▶ **EXERCISE AIM**: Convert the data below, starting at the line containing "family: Carabidae" and ending at the line containing "family: Proctotrupidae", into a JSON list of strings. Use one string per line and leave out blank lines.

▶ **RECORDS SHOWN**:

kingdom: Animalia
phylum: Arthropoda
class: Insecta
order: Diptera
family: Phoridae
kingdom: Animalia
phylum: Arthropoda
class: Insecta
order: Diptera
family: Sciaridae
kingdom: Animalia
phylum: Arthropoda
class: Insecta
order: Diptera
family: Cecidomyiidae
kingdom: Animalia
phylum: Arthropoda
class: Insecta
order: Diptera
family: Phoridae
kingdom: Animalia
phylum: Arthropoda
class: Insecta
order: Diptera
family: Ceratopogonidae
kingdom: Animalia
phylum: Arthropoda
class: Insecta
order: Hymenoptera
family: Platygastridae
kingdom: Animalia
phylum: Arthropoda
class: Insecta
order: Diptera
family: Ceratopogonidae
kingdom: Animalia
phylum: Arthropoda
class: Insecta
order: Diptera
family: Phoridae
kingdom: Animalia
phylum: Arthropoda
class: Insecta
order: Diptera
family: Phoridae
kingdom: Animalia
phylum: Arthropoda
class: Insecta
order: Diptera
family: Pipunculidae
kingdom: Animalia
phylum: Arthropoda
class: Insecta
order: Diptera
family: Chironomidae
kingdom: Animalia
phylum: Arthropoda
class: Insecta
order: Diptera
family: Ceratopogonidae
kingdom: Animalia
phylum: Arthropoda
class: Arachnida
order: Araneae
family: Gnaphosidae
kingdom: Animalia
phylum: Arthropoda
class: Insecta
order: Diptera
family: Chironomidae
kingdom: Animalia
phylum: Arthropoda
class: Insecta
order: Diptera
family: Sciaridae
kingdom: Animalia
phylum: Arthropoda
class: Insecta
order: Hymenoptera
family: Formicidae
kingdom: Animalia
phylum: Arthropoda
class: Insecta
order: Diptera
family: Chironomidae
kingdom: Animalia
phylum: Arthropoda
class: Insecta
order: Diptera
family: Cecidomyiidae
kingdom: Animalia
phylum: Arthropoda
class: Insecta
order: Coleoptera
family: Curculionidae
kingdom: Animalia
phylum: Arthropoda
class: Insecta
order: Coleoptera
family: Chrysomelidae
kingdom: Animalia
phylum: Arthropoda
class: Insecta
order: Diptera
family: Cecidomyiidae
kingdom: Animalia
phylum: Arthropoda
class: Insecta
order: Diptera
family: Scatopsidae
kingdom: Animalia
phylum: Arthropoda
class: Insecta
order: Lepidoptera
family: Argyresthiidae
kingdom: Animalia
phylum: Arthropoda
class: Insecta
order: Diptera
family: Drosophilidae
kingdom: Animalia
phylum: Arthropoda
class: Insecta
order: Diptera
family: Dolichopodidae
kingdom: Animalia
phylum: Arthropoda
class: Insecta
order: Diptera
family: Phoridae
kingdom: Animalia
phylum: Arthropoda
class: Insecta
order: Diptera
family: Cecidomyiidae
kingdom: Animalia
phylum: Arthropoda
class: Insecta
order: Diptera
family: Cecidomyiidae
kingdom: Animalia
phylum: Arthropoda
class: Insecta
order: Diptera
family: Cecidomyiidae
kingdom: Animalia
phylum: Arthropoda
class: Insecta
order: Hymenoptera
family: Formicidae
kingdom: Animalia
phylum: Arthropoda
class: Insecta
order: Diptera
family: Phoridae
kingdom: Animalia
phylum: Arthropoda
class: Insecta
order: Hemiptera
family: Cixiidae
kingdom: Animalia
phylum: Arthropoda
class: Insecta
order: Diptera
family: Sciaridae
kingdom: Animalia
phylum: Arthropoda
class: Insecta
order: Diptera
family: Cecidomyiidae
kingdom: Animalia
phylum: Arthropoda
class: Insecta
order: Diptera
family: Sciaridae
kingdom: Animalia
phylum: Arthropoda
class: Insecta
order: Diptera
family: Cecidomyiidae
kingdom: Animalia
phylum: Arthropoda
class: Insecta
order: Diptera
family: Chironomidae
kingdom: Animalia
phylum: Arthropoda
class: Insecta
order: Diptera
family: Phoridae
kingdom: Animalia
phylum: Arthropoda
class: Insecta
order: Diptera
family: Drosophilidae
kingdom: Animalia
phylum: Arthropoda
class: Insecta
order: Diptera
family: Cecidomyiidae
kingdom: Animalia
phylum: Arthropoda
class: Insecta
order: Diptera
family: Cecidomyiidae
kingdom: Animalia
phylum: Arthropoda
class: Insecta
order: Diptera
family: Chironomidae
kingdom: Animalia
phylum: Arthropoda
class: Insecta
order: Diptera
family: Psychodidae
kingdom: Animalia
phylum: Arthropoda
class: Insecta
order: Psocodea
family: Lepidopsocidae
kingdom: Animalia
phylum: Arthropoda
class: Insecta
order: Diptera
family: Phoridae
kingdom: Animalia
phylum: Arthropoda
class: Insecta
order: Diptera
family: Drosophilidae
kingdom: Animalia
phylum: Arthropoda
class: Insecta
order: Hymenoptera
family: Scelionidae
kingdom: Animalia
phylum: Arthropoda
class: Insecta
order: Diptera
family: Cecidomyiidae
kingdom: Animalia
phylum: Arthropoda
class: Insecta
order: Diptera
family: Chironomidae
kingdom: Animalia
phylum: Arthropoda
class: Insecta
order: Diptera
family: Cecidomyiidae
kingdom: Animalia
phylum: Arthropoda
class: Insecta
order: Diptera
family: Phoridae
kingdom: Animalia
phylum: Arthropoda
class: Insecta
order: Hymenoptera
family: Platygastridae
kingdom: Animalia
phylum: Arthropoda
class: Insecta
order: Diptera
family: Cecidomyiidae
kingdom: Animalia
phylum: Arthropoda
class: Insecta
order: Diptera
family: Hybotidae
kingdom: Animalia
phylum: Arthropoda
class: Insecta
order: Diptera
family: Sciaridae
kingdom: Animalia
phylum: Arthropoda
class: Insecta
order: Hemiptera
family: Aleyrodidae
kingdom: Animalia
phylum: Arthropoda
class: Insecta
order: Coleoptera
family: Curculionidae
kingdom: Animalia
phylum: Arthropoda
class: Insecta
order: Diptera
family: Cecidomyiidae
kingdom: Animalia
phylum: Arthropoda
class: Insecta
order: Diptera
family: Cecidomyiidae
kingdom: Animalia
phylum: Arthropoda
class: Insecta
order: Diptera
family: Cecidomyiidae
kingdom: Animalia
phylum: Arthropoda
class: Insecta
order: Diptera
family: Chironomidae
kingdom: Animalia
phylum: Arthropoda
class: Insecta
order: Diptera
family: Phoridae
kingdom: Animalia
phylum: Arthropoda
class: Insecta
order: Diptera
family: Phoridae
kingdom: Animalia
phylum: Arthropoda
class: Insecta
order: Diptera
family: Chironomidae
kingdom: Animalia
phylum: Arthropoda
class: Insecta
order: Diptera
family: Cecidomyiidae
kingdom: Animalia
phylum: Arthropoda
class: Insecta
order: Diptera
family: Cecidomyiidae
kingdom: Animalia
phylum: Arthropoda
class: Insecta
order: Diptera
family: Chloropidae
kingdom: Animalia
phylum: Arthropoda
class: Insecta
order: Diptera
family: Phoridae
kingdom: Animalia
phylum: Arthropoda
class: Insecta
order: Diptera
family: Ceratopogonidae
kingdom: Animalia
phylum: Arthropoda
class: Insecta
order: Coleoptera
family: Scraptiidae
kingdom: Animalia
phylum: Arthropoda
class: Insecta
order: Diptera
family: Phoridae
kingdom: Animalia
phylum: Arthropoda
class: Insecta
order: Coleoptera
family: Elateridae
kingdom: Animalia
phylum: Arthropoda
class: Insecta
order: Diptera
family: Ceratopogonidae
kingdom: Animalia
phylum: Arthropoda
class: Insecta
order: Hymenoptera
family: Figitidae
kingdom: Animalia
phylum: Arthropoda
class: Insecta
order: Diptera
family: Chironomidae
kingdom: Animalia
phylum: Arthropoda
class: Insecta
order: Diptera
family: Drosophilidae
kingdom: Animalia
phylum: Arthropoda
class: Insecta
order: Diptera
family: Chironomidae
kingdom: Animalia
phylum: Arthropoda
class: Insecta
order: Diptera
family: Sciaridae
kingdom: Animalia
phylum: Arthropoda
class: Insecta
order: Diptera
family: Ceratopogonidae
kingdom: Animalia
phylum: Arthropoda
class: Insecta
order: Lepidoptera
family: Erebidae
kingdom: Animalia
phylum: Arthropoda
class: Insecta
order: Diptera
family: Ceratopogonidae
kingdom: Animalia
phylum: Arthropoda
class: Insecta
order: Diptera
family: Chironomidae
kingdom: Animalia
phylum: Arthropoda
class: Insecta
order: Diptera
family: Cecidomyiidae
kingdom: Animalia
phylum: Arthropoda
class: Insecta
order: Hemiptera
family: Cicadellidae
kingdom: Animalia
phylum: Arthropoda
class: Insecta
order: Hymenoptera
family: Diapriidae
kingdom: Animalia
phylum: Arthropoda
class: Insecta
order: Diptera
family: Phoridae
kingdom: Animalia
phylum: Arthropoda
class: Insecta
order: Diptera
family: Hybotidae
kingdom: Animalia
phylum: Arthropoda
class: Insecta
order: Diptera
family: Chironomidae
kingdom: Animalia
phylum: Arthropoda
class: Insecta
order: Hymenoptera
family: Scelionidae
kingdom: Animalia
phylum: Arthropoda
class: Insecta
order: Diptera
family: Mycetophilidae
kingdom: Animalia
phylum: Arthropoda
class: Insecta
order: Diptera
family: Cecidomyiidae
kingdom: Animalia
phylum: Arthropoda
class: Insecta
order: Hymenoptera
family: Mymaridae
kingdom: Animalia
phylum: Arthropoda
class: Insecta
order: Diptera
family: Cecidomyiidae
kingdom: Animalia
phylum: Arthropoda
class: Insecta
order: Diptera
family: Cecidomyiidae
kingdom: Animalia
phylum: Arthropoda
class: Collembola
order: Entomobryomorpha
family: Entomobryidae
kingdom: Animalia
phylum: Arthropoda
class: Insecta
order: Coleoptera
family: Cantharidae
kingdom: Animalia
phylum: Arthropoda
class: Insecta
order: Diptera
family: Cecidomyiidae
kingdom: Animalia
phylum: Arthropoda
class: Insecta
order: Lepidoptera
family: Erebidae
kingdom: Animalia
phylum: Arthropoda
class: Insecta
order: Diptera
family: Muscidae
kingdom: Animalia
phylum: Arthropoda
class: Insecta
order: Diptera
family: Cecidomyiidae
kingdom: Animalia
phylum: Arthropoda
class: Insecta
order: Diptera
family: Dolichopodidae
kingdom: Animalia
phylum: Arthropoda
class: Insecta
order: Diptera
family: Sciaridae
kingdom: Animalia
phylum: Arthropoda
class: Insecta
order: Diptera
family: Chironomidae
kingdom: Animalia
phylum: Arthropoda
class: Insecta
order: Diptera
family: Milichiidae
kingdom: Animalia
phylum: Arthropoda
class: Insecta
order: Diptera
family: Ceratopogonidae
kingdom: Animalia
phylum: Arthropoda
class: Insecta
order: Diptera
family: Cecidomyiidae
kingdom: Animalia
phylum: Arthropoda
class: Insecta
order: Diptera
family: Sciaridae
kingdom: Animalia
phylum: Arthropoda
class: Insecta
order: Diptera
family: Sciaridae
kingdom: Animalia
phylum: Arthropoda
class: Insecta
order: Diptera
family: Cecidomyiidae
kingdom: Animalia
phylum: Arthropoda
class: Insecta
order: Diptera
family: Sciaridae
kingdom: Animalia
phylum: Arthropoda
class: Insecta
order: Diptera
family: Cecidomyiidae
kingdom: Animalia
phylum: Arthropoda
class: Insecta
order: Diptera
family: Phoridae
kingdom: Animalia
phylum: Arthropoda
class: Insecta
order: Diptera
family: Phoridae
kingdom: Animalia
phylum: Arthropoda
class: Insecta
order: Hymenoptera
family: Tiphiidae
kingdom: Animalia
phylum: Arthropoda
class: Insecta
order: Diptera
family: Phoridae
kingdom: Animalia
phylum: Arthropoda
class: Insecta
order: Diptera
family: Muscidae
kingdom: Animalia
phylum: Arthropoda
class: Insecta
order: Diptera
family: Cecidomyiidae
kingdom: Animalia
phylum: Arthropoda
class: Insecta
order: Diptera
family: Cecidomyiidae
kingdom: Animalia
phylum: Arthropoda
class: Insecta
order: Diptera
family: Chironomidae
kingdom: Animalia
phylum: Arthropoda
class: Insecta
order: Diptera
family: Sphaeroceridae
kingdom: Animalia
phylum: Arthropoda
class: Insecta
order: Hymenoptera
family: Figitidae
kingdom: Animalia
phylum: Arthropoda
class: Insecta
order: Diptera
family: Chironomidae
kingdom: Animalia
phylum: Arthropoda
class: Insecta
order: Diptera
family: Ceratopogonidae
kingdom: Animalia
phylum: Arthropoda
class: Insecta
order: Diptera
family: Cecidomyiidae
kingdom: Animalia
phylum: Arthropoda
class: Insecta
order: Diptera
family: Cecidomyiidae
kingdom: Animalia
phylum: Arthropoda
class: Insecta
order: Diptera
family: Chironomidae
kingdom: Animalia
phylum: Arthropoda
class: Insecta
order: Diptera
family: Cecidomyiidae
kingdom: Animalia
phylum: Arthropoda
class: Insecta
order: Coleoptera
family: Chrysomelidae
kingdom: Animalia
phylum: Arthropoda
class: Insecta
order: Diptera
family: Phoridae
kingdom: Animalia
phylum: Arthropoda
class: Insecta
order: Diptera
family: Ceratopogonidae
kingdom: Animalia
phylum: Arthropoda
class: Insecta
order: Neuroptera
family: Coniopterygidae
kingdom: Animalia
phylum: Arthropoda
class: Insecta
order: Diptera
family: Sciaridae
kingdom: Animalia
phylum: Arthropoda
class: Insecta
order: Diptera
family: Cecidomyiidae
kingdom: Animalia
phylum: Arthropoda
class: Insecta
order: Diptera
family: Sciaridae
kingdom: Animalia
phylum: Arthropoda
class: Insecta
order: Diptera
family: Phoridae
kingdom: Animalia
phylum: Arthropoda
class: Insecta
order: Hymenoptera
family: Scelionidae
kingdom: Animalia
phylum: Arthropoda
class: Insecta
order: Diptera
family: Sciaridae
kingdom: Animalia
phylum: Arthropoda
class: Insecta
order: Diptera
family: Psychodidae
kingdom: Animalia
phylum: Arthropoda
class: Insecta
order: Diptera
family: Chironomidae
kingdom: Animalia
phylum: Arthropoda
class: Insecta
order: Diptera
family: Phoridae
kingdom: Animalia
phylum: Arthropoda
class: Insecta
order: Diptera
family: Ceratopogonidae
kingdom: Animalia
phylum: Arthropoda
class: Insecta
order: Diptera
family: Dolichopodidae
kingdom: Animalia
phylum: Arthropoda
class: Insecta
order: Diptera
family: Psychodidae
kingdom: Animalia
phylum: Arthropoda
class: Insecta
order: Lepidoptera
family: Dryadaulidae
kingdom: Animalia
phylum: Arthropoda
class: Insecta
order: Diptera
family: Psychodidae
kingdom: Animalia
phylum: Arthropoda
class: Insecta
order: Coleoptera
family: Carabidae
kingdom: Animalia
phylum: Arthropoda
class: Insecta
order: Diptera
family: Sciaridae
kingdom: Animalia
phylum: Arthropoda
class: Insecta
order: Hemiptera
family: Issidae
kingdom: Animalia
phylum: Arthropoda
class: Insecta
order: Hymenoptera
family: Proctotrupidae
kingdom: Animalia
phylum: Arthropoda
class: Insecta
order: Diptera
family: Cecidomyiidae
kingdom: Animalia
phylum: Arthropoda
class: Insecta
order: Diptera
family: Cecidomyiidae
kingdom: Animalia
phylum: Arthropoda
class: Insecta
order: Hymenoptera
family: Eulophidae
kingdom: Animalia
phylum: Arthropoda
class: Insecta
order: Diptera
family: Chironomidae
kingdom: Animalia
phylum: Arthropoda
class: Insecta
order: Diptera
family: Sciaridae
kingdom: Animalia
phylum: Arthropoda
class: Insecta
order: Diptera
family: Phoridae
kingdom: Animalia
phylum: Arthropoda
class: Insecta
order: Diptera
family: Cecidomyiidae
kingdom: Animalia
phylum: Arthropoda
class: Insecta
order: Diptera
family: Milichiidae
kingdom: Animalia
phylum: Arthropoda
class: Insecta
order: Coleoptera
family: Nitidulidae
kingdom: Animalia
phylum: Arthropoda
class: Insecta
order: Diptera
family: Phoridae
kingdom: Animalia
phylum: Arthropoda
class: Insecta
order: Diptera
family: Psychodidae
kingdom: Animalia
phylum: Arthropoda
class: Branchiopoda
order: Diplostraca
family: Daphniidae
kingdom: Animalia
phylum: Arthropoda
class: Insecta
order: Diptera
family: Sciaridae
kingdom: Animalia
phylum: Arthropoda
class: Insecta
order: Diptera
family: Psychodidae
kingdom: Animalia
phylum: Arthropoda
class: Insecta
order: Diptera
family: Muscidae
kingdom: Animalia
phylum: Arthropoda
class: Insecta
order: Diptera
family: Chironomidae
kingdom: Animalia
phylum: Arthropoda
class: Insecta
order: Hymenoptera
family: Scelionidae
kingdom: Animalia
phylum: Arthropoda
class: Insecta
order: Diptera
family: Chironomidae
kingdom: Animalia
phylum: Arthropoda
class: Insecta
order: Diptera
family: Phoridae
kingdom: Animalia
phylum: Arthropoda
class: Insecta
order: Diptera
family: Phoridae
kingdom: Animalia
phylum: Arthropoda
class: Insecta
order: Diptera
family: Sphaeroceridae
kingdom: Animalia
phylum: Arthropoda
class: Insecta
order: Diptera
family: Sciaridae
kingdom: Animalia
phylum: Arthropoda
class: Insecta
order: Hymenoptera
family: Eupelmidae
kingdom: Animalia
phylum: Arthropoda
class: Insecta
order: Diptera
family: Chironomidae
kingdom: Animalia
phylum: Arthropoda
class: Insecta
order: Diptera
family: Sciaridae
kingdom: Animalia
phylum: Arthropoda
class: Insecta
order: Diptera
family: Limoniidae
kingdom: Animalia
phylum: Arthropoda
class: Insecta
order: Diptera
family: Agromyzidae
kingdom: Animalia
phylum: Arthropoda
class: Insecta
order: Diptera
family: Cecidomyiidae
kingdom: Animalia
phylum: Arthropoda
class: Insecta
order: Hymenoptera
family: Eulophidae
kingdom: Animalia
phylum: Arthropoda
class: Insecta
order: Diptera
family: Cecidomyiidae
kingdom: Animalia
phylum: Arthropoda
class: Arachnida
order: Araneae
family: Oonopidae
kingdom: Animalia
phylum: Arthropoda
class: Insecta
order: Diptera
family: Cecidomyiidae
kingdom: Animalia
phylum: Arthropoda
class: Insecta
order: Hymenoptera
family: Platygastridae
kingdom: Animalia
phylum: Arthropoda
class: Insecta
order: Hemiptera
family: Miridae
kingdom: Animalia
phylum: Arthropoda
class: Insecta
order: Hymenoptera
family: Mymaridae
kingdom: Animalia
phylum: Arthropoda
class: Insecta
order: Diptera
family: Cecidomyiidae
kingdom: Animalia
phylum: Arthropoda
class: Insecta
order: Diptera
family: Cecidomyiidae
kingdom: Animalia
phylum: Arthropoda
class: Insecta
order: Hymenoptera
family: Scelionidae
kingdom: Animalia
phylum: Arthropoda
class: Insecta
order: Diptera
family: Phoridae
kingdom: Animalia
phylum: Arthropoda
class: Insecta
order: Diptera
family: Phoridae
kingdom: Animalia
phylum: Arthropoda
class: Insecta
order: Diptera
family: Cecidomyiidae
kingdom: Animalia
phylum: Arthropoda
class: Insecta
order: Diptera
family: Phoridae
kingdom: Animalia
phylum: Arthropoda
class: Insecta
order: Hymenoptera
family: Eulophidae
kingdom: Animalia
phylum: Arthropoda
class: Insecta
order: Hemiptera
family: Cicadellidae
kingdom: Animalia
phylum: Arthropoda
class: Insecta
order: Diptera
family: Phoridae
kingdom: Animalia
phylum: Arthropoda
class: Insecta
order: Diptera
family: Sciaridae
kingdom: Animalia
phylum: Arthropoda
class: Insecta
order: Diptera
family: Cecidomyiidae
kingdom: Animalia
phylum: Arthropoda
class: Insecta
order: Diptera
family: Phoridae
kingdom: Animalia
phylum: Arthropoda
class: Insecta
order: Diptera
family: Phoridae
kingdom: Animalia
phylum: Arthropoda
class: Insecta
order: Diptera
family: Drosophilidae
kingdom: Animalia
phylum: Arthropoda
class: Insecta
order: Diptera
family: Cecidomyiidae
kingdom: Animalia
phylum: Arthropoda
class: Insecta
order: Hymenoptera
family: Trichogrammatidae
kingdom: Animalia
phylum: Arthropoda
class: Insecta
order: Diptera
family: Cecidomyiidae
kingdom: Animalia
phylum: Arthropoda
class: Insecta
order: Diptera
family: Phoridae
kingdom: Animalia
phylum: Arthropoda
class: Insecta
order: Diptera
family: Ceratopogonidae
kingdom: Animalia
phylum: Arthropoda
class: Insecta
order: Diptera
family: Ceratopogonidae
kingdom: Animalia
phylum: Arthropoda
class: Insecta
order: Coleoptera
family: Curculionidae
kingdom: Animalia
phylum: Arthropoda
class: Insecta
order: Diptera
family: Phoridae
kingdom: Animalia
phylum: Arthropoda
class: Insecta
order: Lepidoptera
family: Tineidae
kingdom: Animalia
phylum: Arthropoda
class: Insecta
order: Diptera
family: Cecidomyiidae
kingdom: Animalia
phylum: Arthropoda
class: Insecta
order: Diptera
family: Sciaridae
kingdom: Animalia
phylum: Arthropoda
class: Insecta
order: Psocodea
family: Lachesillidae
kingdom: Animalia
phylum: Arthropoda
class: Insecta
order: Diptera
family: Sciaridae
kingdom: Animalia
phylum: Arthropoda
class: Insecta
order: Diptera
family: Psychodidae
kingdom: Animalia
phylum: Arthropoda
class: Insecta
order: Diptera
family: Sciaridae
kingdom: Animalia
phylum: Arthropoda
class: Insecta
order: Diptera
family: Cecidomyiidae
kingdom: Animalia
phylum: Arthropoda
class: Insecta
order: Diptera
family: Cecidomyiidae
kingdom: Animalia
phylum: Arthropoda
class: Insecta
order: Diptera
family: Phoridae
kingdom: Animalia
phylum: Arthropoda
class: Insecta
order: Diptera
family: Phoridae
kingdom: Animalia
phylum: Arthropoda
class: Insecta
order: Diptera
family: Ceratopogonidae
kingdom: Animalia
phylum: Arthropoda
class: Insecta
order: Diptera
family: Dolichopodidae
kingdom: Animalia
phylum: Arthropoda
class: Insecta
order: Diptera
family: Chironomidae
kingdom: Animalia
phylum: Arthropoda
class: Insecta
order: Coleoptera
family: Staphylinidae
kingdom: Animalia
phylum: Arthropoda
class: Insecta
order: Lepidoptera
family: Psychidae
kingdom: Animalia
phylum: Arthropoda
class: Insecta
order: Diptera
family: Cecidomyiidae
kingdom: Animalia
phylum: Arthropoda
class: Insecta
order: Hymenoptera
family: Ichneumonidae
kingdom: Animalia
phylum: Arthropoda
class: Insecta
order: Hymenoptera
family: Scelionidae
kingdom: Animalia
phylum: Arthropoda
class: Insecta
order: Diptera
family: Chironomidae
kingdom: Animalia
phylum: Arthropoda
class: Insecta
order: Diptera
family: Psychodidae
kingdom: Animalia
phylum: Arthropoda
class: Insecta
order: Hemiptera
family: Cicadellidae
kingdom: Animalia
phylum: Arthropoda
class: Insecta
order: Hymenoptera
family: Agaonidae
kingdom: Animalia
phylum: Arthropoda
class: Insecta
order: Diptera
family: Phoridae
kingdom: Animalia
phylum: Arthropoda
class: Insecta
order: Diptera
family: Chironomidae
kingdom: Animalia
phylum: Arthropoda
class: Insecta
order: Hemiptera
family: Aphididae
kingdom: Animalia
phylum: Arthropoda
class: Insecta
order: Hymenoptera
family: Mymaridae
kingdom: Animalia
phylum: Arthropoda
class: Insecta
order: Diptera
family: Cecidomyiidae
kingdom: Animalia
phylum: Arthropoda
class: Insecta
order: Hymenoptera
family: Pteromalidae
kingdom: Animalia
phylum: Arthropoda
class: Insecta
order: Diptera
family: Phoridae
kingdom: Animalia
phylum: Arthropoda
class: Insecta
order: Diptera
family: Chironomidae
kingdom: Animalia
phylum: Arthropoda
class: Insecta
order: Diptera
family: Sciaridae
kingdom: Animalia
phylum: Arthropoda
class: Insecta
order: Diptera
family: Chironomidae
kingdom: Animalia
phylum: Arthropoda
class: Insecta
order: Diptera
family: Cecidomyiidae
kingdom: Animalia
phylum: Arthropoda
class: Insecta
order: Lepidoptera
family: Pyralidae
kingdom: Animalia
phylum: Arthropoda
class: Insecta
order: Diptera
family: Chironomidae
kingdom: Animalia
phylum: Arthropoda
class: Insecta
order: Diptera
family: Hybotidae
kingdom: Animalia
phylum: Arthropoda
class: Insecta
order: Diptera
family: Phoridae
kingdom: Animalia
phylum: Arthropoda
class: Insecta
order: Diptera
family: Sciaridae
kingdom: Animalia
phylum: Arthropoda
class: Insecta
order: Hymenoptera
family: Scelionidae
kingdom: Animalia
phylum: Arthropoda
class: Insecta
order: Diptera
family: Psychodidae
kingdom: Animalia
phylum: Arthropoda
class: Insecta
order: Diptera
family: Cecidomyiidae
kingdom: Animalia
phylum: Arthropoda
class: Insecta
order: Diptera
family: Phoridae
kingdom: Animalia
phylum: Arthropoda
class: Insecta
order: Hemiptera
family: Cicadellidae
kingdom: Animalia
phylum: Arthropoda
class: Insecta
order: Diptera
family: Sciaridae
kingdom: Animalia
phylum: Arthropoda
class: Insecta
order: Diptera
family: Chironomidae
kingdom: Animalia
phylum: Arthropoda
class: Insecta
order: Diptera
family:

▶ **FINAL RESULT**:
[
  "family: Carabidae",
  "kingdom: Animalia",
  "phylum: Arthropoda",
  "class: Insecta",
  "order: Diptera",
  "family: Sciaridae",
  "kingdom: Animalia",
  "phylum: Arthropoda",
  "class: Insecta",
  "order: Hemiptera",
  "family: Issidae",
  "kingdom: Animalia",
  "phylum: Arthropoda",
  "class: Insecta",
  "order: Hymenoptera",
  "family: Proctotrupidae"
]